I'm very excited that you are thinking about joining a handbell choir! We have new people joining all the time, so if you decide to try us out, you won't be alone. We have an extra set of handbells available, so we always have room for a new ringer. Often, a new ringer begins as an understudy. They are not asked to ring in Worship or at a special event until they are ready.
The vast majority of ringers are not professional musicians who get paid for entertaining an audience. Most ringers are volunteers who love music and have a passion to share their love of ringing handbells. As you tour our website, you will quickly see what we are all about.
We offer two different practice times each week depending upon your current musical knowledge. All you have to do is show up at the practice of your choice!
Sunday evening - this is for our beginning ringers with little musical experience. This group is led by James Schrag. Wednesday evening - this group is a little more advanced. An experienced musician can fit in nicely. This is the group that I direct.
To help me prepare for you, my I ask a couple of questions? 1) Have you ever rang handbells before? 2) Do you already know how to read music? 3) Do you now, or in your past, played a music instrument? 4) If you read music, do you prefer treble or the bass clef?

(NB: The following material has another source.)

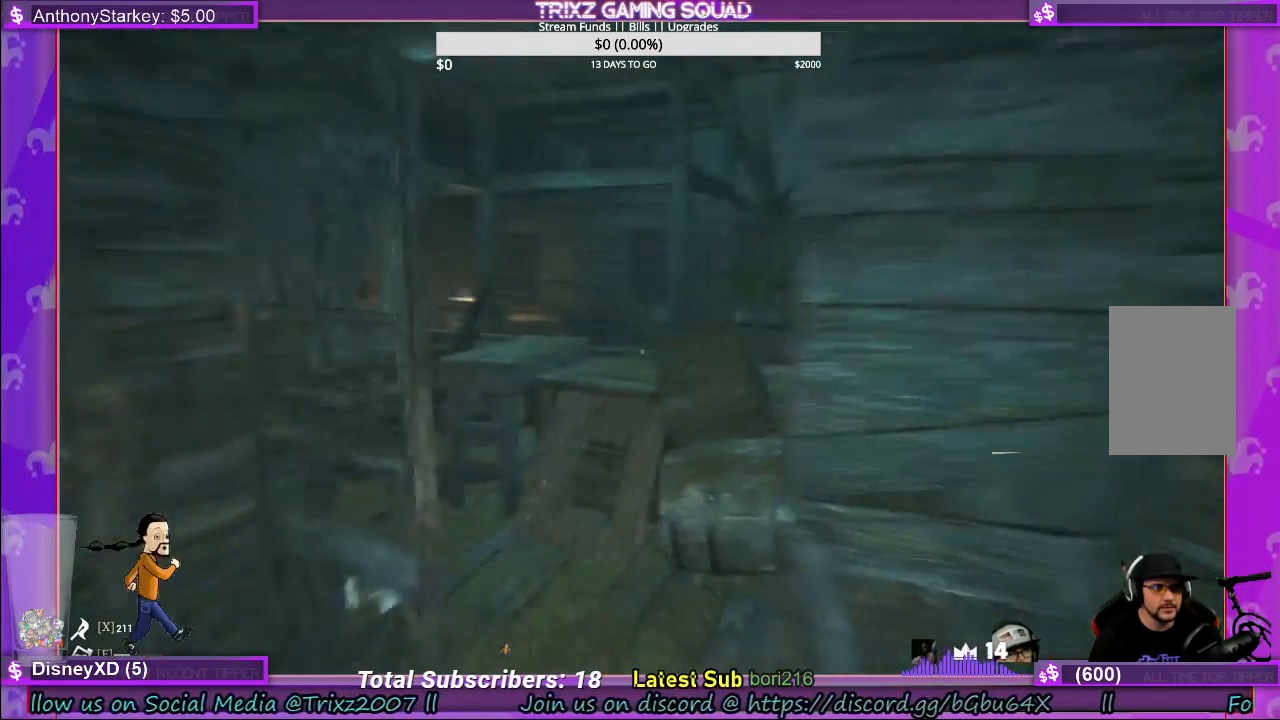
{"keys": ["w"], "mouse": [], "events": [[83, "a", "up"], [83, "shift", "up"], [100, "w", "up"], [467, "w", "down"]]}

In full disclosure, you should know up front the commitment that is expected from each ringer. First and foremost, we ring in Worship generally once per month. Traditionally, we ring on the 3rd Sunday each month, but this does change on occasion. In addition, our experienced choir receives many requests to ring in events outside of the church. In the past, I have limited this to once per month as well. With this general guideline, you will be expected to be available every week for practice and to ring twice each month either in Worship or at a special event. On our website you can see the type of events we do outside of Worship.
A broken piano - Being a member of a handbell choir requires a special commitment from the ringers. Each ringer is responsible for their particular ringing position. It is like asking 12 people to play a piano at the same time with each person only playing 2 or 3 keys. No one else plays "your keys". If a ringer misses practice or a ringing event, the song will be missing their notes. Can you image how a song would sound if a piano was missing some of the keys?
Muscle memory - Ringing in a bell choir is very different than singing in a choral choir. A choral choir has 4 parts - soprano, alto, tenor and bass - with many singers for each part. Practice in a choral choir can continue with a couple of singers absent. Not so in a bell choir! During bell practice, each ringer gains muscle memory for their part. Very few ringers are capable of taking on additional bells at the last minute when a ringer is missing. They haven't gained the muscle memory required to make good music. As you can see, every ringer is important and necessary every time a bell choir rings. A missing ringer compromises the entire bell choir.
Passion - Ringing in a handbell choir is truly a wonderful experience. Successful ringers have a true passion for ringing handbells. You will be a part of a very close group making music together. It is hard to be upset or mad when you are making music! If this information hasn't scared you away, I look forward to meeting you soon!